• _TASK INPUTS_:

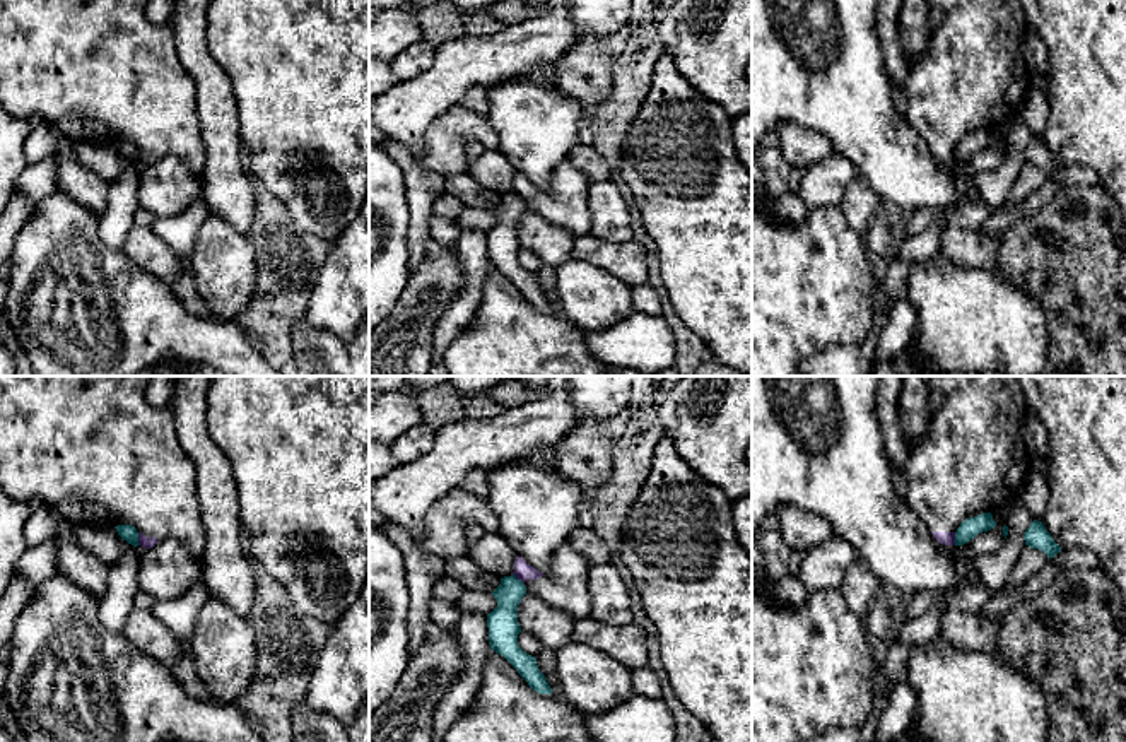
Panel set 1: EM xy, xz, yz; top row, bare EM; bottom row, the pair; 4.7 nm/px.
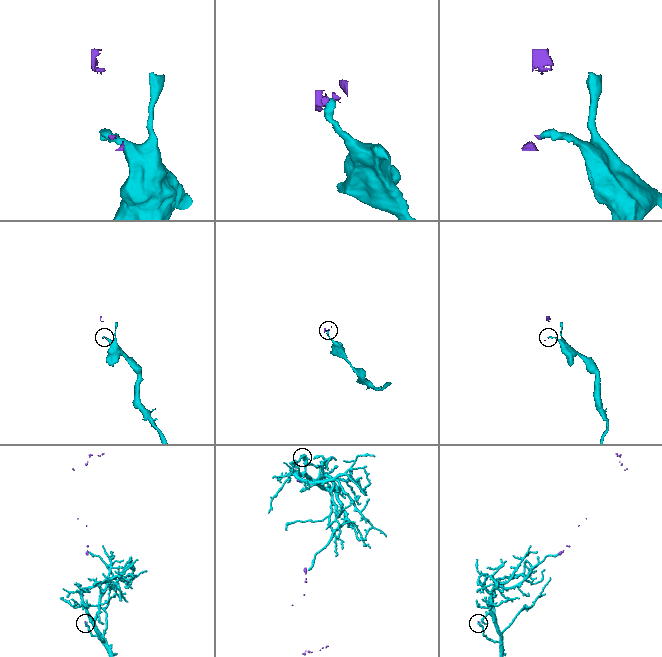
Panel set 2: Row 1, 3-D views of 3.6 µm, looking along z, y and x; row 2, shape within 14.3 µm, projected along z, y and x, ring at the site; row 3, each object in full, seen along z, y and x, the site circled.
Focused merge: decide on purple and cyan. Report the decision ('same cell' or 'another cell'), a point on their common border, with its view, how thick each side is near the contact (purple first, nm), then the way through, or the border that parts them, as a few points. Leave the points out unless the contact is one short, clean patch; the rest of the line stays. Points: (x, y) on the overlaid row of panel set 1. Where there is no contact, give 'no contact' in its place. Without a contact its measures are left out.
another cell | xy (139, 539) | 60/80 nm | along xy (137, 532), (139, 544)

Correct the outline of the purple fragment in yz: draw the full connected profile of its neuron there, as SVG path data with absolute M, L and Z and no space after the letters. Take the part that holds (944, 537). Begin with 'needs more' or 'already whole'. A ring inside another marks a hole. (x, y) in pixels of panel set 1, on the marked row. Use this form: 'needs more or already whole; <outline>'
needs more; M1018 376L924 378L930 392L943 393L945 402L933 415L926 438L906 460L906 501L940 544L955 545L955 532L964 520L991 513L1018 498L1030 472L1022 434L1029 405Z

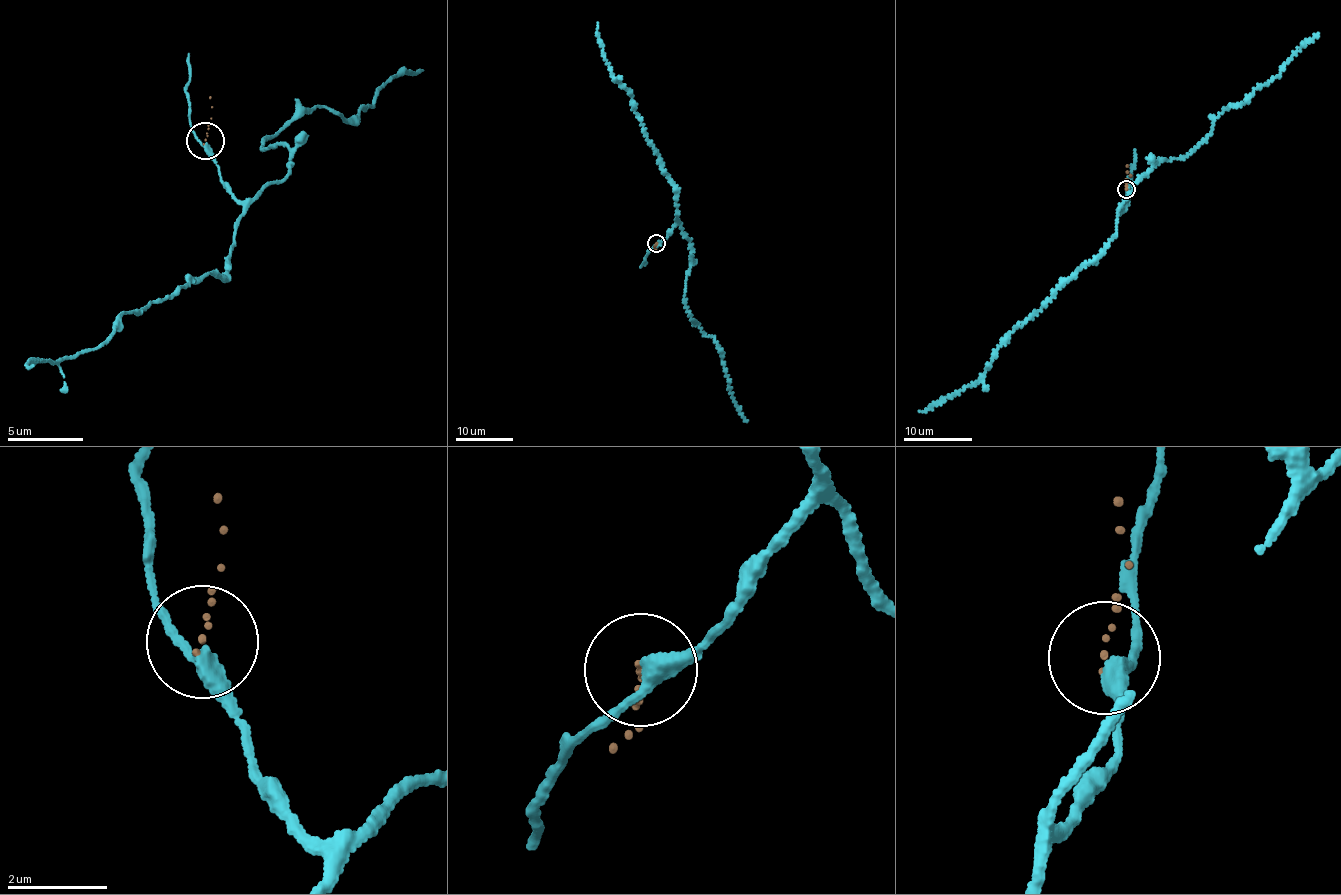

• _EXERCISE BRIEF_:
Print the records again exactly. Skip every picture.

• _SOLVED EXERCISE_:
Panel set 1: EM xy, xz, yz; top row, bare EM; bottom row, the pair; 4.7 nm/px.
Panel set 2: Row 1, 3-D views of 3.6 µm, looking along z, y and x; row 2, shape within 14.3 µm, projected along z, y and x, ring at the site; row 3, each object in full, seen along z, y and x, the site circled.
Focused merge: decide on purple and cyan. Report the decision ('same cell' or 'another cell'), a point on their common border, with its view, how thick each side is near the contact (purple first, nm), then the way through, or the border that parts them, as a few points. Leave the points out unless the contact is one short, clean patch; the rest of the line stays. Points: (x, y) on the overlaid row of panel set 1. Where there is no contact, give 'no contact' in its place. Without a contact its measures are left out.
another cell | xy (139, 539) | 60/80 nm | along xy (137, 532), (139, 544)

Correct the outline of the purple fragment in yz: draw the full connected profile of its neuron there, as SVG path data with absolute M, L and Z and no space after the letters. Take the part that holds (944, 537). Begin with 'needs more' or 'already whole'. A ring inside another marks a hole. (x, y) in pixels of panel set 1, on the marked row. Use this form: 'needs more or already whole; <outline>'
needs more; M1018 376L924 378L930 392L943 393L945 402L933 415L926 438L906 460L906 501L940 544L955 545L955 532L964 520L991 513L1018 498L1030 472L1022 434L1029 405Z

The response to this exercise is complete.